Philadelphia Inquirer: A collector of castoffs now owns Upper Salford bridge - Municibid Blog

Philadelphia Inquirer: A collector of castoffs now owns Upper Salford bridge

A collector of castoffs now owns Upper Salford bridge

By Jeremy Roebuck

Inquirer Staff Writer

While his childhood friends spent their days on the sports fields, Mike Hart spent his digging through dumps.

Trolling the detritus for old bottles and kerosene lamps, he found fascination in objects other people cast aside.

Now 49 and head of his own historic building preservation firm, Hart, of Harleysville, plans to take home one of his greatest finds yet.

He’s getting the bridge no one wanted.

Hart has agreed to remove a 35-year-old wooden railroad trestle that officials in neighboring Upper Salford have twice tried to sell at Internet auction without success.

Using its sturdy timbers of yellow pine, he hopes to construct a 30-foot water tower on the site of the general-store museum that doubles as his home.

“It won’t be a bridge again, but it doesn’t really lend itself to being a bridge again,” he said. “At least it’s going to stay local.”

When Upper Salford officials first listed the township trestle on the Internet auction site, the sale drew attention from around the world.

The rickety wooden bridge is a familiar sight to regular attendees of the Philadelphia Folk Festival, held at the fairgrounds just yards away.

Constructed by the Reading Railroad in 1910 and rebuilt in 1975, the 16-foot span connects Salford Station Road and serves as a handy landmark for cyclists and runners on the repurposed Perkiomen Trails below.

But four years after the Pennsylvania Department of Transportation closed it to pedestrian and motorist traffic, citing concerns about its structural integrity, the township decided the bridge had to go.

Times are tough, however, and the township did not have the money to pay for removal.

One contractor estimated the local government would need to spend at least $100,000 – nearly one-sixth of its annual budget – to take down the span and start over.

Township supervisors posted it online, hoping to find a bidder who would cover removal costs and pay as little as $100 to take home a piece of history.

But despite attracting more than a thousand hits to the auction website, the Upper Salford bridge failed to draw a single bid after two separate auctions, the latest of which wrapped up earlier this month.

Supervisors Chairman Theodore F. Poatsy Jr. said that although some interested parties had come to look at the trestle, none made an offer. He said there were concerns about the toxic oil pitch known as creosote that the railroad used to weatherproof the structure.

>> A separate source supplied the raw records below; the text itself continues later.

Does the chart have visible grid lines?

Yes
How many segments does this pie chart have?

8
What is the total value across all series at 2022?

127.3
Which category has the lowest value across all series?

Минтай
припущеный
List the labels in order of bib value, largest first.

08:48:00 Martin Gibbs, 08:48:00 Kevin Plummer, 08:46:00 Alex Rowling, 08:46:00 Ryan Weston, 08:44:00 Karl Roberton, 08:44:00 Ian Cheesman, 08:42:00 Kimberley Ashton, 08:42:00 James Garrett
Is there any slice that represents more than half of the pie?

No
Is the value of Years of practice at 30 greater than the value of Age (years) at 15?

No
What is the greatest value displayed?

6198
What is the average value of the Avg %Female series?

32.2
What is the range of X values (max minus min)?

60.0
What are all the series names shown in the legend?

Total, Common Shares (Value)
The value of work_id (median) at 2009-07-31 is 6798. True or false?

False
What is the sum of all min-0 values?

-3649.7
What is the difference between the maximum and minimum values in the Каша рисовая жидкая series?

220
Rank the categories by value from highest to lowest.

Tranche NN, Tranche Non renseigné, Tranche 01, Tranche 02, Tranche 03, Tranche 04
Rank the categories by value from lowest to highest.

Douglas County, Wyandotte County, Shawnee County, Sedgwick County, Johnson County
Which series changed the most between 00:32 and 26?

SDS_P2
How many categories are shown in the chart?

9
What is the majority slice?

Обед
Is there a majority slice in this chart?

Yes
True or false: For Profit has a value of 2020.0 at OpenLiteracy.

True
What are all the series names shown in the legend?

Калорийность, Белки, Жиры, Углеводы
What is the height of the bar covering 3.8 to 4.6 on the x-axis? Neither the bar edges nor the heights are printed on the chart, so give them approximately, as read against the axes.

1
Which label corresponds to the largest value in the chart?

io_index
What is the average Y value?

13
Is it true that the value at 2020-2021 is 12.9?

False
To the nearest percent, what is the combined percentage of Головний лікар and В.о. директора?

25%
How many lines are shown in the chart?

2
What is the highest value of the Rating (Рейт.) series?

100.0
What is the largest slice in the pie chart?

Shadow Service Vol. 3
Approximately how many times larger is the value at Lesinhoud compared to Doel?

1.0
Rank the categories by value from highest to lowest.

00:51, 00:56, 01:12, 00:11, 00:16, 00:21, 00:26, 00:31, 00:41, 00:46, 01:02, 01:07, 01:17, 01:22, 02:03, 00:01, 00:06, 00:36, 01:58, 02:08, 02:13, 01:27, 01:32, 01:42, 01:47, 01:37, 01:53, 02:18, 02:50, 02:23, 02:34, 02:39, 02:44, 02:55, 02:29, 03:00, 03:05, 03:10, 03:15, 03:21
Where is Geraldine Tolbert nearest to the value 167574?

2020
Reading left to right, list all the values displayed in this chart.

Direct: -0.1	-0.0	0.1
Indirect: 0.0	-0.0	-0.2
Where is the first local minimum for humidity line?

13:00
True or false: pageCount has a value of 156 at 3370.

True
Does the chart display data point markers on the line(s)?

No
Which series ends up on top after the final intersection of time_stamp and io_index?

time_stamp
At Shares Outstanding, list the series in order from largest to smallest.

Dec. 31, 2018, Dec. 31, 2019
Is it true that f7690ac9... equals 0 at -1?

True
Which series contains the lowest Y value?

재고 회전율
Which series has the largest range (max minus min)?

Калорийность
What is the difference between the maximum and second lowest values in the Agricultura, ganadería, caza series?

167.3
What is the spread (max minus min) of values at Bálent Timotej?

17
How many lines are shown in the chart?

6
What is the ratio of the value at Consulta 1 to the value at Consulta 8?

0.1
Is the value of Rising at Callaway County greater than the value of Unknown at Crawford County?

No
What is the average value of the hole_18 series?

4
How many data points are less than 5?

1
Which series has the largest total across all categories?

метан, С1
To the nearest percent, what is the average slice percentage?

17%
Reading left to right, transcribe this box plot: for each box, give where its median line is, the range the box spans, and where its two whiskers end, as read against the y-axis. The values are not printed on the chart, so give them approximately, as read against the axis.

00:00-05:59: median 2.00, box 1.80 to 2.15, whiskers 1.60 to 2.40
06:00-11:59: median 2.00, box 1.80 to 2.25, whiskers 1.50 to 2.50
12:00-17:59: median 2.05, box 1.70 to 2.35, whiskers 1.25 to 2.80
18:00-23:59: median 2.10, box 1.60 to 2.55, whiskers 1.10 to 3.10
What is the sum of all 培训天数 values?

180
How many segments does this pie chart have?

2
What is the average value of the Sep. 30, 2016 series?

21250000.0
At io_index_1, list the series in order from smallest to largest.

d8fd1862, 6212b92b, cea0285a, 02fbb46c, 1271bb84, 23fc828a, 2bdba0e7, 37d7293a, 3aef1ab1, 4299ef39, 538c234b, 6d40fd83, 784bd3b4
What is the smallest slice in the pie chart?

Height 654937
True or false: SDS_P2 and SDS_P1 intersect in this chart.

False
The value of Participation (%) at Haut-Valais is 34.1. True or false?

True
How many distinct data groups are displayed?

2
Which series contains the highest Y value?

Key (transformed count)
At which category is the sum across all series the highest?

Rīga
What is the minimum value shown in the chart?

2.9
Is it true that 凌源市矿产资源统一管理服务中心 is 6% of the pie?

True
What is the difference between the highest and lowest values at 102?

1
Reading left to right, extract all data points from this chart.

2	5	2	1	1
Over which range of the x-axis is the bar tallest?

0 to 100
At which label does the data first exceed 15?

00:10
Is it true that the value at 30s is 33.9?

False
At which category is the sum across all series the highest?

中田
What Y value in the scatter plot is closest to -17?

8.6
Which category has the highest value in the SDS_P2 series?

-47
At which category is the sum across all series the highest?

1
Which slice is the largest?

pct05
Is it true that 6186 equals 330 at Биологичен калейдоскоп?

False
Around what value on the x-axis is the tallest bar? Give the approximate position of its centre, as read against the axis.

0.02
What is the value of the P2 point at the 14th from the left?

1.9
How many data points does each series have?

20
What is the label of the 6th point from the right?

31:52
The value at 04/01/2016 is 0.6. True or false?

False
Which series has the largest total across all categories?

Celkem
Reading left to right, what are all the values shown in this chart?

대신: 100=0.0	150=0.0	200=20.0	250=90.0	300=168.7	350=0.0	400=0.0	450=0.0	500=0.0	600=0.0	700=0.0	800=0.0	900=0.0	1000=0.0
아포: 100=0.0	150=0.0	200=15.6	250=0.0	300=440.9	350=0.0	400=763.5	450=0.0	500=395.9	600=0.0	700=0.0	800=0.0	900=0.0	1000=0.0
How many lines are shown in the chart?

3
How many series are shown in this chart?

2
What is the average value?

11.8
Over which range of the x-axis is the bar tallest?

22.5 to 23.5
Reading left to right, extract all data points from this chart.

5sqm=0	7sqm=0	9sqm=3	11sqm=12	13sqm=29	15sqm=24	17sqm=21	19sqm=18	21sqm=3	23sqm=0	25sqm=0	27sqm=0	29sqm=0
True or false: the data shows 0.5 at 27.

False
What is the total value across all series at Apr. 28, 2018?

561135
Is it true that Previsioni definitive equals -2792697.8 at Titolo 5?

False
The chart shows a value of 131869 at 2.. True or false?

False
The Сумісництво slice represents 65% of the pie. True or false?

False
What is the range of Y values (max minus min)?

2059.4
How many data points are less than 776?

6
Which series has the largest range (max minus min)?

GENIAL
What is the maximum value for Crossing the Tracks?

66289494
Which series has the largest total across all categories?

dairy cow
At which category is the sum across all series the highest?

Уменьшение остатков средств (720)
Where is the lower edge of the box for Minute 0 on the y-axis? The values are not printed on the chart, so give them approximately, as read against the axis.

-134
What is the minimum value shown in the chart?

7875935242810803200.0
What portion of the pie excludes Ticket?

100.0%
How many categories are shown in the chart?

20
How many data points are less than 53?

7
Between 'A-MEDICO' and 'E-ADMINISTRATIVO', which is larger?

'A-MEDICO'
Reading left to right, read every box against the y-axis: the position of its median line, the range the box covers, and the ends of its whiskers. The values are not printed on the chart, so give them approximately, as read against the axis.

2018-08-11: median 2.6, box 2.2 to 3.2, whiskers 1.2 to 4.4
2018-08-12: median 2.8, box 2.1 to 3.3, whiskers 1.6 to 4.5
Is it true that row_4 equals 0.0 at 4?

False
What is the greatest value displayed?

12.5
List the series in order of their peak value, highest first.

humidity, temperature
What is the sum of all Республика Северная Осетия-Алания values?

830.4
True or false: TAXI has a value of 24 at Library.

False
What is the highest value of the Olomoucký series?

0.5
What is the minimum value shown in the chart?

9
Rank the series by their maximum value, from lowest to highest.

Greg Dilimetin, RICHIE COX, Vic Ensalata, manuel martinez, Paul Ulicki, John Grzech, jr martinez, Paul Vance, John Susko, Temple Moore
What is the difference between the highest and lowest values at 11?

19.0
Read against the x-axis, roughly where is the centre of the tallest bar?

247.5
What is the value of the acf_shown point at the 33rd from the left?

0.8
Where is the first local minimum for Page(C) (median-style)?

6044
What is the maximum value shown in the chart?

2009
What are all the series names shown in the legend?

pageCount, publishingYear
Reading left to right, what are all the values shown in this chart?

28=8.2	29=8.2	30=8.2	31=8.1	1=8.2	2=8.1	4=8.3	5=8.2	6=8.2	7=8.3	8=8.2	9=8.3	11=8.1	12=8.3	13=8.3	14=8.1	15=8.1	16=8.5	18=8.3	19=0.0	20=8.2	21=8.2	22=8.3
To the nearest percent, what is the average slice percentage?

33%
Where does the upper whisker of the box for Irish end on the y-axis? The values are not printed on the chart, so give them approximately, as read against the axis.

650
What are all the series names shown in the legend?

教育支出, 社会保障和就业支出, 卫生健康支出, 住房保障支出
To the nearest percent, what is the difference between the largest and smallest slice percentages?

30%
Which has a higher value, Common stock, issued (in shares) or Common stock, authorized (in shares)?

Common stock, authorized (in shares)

“That turned some potential bidders off,” he said. “Because of the way the railroad had constructed it, the wood could only be used for the same type of outdoor purpose.”

But that didn’t deter Hart. He’d made his career preserving historic barns and houses, and was accustomed to dealing with older, commonly used building materials now considered dangerous. He’d had his eye on the bridge since it was condemned.

He offered to take it down for $2,000 even before the township put it up for auction.

“I’ve crossed that bridge 1,000 times,” he said. “It sort of set off a panic in me when they put it up for auction. I wanted those timbers.”

Hart wasn’t exactly unknown to township leaders. His home and museum – housed in the old Kulp General Store along Harleysville’s Main Street – has become something of a local landmark.

Its two period gas pumps out front, with their circular meters and fresh paint jobs, often draw passersby who stop for photos. Hart routinely welcomes tour groups into his house to show off his working Victrola, a jangling Nickelodeon player piano, and the restored shop front stocked afresh with all manner of household goods, from 1920s-era penny candy to boxes of rat poison.

Under the terms of his tentative agreement with the township, Hart won’t pay a dime for the bridge but will remove it at his own expense. That will allow the supervisors to take the money they would have had to spend on removal and devote it to a permanent concrete replacement, Poatsy said.

Hart hopes to feature the 35-year-old timbers as part of a water tower in a planned expansion of his museum site. The new structure is expected to sit beside a pond and a windmill – all circulating water from an underground spring, now gurgling in his basement.

“The more vintage products you can use, the more authentic it all seems,” Hart said. “Those timbers will just give it the right feel.”